Notre prochain départ pour le Dékan fut bientôt répandu dans l’armée ; il n’étoit guères possible de le tenir secret, et notre petite troupe en paroissoit enchantée. Des soldats venoient de tems en tems sur mon passage me demander comme aux officiers : « Mon général, est-il bien vrai que nous partons pour le Dékan ? Oui, mes enfants, oui, répondois-je. » Surquoi ils s’en retournoient chantant et dansant, de sorte que je me flattois de quitter Dehly sans perdre un seul homme par désertion ; je me trompois, la moitié de nos soldats ne demandoit pas mieux, mais l’autre moitié ne me faisoit des questions que pour savoir à quoi s’en tenir. J’ai dit quelque part qu’en partant d’Eleabad plusieurs de nos soldats avoient paru mécontents d’aller dans le Dékan, ici nous en vîmes bien la preuve. En deux jours, nous perdîmes environ soixante Européens qui désertèrent armes et bagages et s’en furent à Dehly. Il est vrai aussi que le vizir depuis longtems faisoit agir ses émissaires pour les attirer à son service, par l’espérance d’une forte paye. Il leur promettoit à chacun cinquante roupies par mois. Malgré cela, si notre départ avoit été pour tout autre endroit que le Dékan, je suis sûr que nous n’aurions pas perdu dix hommes. Cet événement prouve toujours que mon intention étoit véritablement de me rendre dans le Dékan. Si au lieu du bruit de notre départ pour cet endroit, j’avois fait courir le nom de tout autre, on n’auroit pas manqué d’attribuer la désertion, supposé qu’elle eut eu lieu, à mon obstination à me tenir éloigné de nos établissements. Quoiqu’il en soit, une pareille perte nous mettoit bien bas et réduisoit la troupe à une centaine d’Européens, l’état-major compris. [Huit ou dix mois après cependant, j’eus le plaisir de voir revenir au moins la moitié de ces déserteurs.] M. Jobard s’étant offert d’aller à Dehly pour tacher de ramener quelques uns de ces soldats dont plusieurs, y étant allés par congé, pouvoient bien n’y être restés que pour cause de boisson, je le fis partir[5], mais sa peine fut inutile, et pensa même lui être funeste.

Départ de Delhy.

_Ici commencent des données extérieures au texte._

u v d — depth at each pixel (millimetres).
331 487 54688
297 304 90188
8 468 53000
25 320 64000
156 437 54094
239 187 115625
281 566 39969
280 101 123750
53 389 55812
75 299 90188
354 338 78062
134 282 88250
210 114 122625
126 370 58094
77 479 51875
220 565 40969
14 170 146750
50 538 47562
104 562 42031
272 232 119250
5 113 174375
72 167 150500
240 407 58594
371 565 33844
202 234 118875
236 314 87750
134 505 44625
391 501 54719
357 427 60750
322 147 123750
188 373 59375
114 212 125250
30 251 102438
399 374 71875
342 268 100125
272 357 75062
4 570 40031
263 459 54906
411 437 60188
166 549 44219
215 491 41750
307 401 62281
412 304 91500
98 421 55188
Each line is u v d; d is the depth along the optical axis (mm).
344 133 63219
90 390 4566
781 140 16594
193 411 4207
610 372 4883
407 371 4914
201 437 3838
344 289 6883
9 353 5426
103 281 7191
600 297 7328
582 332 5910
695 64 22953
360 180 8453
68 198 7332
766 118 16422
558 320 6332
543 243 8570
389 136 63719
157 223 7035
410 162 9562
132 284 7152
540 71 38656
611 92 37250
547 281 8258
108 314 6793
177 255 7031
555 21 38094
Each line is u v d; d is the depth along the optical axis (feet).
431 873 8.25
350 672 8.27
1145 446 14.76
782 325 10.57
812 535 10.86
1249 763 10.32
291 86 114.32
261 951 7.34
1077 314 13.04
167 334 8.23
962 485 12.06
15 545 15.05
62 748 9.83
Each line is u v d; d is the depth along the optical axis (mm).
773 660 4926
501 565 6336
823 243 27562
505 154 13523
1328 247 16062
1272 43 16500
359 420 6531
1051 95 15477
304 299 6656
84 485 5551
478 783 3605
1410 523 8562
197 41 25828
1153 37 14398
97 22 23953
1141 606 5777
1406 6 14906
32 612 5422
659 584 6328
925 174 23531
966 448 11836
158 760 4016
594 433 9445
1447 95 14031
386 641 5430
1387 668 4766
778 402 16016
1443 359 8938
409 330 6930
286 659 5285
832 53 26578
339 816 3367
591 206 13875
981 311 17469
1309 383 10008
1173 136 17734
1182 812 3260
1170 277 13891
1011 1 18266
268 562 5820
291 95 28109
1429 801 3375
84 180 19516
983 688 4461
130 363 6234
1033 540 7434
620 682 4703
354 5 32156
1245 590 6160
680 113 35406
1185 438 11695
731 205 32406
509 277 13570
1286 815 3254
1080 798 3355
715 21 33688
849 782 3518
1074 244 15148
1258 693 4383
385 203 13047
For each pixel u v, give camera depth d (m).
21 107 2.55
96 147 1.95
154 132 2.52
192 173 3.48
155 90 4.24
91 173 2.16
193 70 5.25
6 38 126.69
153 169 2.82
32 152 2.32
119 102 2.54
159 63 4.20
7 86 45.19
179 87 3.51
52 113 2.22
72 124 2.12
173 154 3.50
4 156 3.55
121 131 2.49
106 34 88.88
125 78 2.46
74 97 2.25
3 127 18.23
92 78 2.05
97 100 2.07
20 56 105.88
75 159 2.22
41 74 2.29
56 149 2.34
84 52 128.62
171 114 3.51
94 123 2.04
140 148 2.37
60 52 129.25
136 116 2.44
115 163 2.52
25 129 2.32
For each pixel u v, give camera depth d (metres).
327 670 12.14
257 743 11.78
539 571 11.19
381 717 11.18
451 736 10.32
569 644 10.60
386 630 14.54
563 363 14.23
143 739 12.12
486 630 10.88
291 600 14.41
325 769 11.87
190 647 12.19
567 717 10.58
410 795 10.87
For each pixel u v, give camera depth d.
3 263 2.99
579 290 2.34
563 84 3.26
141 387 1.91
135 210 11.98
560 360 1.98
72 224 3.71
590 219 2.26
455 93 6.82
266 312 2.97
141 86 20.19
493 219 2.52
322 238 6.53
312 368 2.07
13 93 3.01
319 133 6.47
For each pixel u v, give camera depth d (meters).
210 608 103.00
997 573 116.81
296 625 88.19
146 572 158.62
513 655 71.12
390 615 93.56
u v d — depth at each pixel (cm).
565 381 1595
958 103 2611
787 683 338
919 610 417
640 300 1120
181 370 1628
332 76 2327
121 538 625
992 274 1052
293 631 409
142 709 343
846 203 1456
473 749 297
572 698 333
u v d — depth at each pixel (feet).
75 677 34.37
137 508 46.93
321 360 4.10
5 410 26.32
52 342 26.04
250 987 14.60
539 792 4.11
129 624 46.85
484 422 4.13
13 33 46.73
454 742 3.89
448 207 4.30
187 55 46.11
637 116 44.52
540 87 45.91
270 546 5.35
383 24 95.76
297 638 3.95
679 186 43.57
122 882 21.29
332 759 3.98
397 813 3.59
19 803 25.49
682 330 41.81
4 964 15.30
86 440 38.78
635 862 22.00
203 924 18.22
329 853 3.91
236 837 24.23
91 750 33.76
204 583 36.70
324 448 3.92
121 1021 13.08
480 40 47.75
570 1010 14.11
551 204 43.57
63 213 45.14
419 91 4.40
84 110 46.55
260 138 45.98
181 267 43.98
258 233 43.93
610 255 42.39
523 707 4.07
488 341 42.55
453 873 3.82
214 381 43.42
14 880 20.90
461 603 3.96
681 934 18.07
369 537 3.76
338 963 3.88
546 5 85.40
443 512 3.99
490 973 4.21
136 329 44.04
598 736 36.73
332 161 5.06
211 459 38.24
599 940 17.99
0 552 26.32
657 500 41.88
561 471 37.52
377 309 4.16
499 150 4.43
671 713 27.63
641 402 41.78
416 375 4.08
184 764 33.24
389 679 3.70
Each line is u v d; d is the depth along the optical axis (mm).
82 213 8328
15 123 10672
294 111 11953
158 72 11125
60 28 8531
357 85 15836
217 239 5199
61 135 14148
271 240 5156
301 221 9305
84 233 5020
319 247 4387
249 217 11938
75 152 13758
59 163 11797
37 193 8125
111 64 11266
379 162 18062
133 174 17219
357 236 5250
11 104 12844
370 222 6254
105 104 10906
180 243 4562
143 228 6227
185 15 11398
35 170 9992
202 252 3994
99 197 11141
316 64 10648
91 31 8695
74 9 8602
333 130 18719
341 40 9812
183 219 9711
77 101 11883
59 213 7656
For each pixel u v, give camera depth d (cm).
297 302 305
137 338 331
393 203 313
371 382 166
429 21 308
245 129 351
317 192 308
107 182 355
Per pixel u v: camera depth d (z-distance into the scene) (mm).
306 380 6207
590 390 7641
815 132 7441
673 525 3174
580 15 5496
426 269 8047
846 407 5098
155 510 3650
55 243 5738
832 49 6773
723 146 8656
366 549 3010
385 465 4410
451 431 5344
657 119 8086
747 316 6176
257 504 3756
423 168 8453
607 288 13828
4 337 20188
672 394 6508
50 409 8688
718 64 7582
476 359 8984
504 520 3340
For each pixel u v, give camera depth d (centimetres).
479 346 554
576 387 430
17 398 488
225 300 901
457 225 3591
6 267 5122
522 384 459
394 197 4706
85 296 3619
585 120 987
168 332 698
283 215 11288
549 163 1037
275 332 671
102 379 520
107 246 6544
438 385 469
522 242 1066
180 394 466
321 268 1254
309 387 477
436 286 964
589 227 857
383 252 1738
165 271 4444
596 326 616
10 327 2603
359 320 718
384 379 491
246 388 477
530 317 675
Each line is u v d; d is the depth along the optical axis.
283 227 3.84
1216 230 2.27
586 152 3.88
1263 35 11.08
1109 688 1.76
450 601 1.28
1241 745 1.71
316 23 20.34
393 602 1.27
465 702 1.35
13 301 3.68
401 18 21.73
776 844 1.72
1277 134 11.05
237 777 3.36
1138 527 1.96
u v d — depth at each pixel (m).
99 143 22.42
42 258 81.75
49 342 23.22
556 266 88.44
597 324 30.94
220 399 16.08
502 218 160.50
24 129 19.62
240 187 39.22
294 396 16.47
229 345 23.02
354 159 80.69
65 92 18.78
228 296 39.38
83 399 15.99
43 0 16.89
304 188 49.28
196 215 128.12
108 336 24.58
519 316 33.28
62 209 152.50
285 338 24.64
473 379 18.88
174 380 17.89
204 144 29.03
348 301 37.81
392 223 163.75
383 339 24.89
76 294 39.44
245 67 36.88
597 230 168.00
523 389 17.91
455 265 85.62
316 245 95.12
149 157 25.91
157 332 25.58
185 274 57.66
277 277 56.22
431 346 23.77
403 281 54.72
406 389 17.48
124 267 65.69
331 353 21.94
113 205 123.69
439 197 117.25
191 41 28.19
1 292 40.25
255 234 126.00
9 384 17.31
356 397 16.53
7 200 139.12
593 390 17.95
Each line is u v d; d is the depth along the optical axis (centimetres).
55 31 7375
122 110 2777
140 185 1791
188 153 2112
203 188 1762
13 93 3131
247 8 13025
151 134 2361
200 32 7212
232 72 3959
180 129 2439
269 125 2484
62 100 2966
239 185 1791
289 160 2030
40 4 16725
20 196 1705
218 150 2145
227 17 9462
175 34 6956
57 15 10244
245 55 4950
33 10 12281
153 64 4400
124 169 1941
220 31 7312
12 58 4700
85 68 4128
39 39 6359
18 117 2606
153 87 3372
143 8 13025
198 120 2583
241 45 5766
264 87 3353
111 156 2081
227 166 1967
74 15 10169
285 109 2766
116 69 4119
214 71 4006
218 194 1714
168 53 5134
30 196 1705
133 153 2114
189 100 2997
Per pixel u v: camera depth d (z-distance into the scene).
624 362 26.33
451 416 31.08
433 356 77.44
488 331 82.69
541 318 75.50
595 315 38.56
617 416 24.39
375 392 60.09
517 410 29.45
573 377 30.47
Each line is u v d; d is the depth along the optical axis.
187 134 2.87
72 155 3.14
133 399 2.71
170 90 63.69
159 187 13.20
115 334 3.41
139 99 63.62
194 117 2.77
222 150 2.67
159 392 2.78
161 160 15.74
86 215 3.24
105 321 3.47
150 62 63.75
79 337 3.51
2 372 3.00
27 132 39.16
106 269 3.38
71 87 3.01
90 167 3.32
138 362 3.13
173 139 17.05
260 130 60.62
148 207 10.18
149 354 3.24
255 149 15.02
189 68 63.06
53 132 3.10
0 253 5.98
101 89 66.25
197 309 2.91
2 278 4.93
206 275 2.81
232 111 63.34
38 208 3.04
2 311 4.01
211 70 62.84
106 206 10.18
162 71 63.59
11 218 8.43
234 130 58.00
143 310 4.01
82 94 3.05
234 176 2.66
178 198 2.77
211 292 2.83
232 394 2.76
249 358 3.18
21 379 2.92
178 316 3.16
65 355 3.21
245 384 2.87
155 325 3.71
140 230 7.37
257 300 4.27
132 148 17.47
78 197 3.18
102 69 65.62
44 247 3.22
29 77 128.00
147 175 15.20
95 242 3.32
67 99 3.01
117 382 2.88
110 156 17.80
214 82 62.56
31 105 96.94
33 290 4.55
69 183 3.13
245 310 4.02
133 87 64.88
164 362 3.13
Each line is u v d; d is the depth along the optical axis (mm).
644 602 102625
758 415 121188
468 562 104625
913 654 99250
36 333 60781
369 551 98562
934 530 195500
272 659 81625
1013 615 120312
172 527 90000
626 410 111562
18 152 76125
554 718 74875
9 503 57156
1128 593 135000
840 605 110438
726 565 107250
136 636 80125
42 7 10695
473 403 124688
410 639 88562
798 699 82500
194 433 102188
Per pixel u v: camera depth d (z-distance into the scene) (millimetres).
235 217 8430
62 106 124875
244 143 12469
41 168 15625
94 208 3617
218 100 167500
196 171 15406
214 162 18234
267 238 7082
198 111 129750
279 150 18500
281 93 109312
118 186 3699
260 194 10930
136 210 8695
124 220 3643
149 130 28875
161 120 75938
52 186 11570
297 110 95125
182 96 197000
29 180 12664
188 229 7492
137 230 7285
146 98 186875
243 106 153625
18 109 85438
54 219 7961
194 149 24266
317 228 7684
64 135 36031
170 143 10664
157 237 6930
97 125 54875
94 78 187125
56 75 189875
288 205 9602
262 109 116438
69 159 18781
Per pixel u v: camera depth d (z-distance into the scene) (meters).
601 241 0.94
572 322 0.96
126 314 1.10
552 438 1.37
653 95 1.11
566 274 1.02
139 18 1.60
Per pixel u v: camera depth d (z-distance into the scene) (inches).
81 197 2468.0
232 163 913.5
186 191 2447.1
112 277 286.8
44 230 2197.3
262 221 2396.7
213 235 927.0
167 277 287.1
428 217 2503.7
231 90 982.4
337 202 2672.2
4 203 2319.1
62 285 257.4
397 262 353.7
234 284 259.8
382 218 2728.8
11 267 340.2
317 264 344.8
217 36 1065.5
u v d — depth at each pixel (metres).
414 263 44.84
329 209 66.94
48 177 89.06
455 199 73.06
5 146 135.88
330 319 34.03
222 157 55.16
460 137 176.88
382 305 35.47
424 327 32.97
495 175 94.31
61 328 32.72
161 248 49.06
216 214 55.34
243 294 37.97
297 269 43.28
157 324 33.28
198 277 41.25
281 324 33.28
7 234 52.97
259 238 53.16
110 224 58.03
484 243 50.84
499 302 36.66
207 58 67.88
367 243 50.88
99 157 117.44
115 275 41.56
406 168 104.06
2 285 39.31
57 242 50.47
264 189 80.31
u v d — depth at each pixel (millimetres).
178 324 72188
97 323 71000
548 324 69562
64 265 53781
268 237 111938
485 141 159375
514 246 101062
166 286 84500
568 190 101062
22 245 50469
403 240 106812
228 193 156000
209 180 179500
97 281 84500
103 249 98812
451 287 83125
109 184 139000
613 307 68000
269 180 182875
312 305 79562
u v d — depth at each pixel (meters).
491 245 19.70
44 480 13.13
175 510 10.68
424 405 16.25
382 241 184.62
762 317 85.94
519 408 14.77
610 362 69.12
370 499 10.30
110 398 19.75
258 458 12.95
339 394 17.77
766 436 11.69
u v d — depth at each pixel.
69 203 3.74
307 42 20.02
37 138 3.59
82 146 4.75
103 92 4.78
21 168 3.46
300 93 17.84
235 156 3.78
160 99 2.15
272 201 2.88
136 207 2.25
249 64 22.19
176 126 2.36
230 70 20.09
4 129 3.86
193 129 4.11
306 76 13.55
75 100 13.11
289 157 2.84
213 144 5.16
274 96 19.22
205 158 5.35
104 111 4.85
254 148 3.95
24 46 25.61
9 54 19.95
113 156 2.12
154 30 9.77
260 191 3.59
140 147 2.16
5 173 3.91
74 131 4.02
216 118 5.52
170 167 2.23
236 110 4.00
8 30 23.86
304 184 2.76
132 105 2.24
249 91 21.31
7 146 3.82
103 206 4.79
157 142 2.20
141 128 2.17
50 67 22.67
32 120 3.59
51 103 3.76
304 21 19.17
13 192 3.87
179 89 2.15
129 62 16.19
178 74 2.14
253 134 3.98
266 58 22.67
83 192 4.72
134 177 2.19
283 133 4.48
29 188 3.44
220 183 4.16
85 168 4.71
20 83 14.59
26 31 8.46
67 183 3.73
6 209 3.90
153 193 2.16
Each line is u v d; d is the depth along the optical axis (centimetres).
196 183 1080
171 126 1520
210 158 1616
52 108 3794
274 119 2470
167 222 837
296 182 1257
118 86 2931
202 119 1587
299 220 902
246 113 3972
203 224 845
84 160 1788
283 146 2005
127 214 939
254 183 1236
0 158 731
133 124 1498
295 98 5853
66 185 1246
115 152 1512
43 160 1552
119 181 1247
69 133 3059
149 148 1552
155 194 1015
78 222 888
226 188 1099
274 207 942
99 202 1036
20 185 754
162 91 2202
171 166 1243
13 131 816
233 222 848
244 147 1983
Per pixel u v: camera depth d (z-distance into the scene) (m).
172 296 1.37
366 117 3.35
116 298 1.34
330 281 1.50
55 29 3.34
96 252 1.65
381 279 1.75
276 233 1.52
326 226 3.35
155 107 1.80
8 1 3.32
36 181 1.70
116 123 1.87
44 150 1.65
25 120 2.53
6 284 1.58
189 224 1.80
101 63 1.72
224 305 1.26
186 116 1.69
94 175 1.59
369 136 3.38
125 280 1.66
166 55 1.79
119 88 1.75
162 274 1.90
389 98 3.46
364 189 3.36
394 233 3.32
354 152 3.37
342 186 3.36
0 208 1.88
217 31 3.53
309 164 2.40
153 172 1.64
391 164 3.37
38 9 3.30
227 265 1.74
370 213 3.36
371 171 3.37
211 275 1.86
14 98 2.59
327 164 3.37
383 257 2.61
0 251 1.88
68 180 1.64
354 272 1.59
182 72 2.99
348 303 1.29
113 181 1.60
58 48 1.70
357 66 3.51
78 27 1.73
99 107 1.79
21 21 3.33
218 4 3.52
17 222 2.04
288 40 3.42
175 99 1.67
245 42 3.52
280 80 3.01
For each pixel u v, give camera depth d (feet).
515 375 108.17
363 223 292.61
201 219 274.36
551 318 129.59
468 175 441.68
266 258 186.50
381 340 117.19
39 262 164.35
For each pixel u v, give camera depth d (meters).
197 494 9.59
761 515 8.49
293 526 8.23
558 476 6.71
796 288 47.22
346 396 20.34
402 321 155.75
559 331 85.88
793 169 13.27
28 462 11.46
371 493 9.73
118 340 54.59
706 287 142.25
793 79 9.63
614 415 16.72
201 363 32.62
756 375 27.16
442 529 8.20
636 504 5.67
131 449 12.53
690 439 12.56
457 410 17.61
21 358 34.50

Arrivée à Choterpour.

Cet accident nie fit bientôt plier bagage ; je fus prendre congé du prince qui fit encore tout ce qu’il put pour me retenir ; ayant appris ce qui s’étoit passé entre Hytelrao et moi, il fut au désespoir et vouloit envoyer reprendre sur le champ le billet que j’avois donné. Je le priai de n’en rien faire. Le détachement marate m’étoit d’une nécessité absolue ; il ne me convenoit pas de me brouiller avec un homme, qui, par ses intelligences, pouvoit nous perdre ; d’ailleurs, pour plaire au prince, il falloit rester avec lui et je voulois partir. Je peux dire qu’il avoit les larmes aux yeux lorsque je le quittai.

Nous fîmes camp à part le 30 Avril, et prenant un détour qui nous mit à un quart de cosse de Dehly, à portée de bien distinguer les objets, nous pliâmes sur la droite et joignîmes sur le grand chemin le détachement marate qui nous attendoit. À la faveur de ce détachement, qui étoit tout au plus de 300 hommes, nous passâmes tout le pays des Djates sans être inquiétés autrement que par des voleurs, qui, comme nous marchions avant le jour, profitèrent de l’obscurité pour tomber sur nos équipages, blessèrent mortellement un de nos sergents major, et enlevèrent plusieurs chameaux, entre autres ceux qui portoient mes tentes et autres effets. J’eus pendant cette route la visite de quelques commandants djates dans les principales villes, et la satisfaction de recevoir une lettre du raja Souradjemolle, par laquelle il me prioit d’oublier l’étourderie de son cousin Dourdjousingue qu’il avoit, disoit-il, réprimandé sévèrement.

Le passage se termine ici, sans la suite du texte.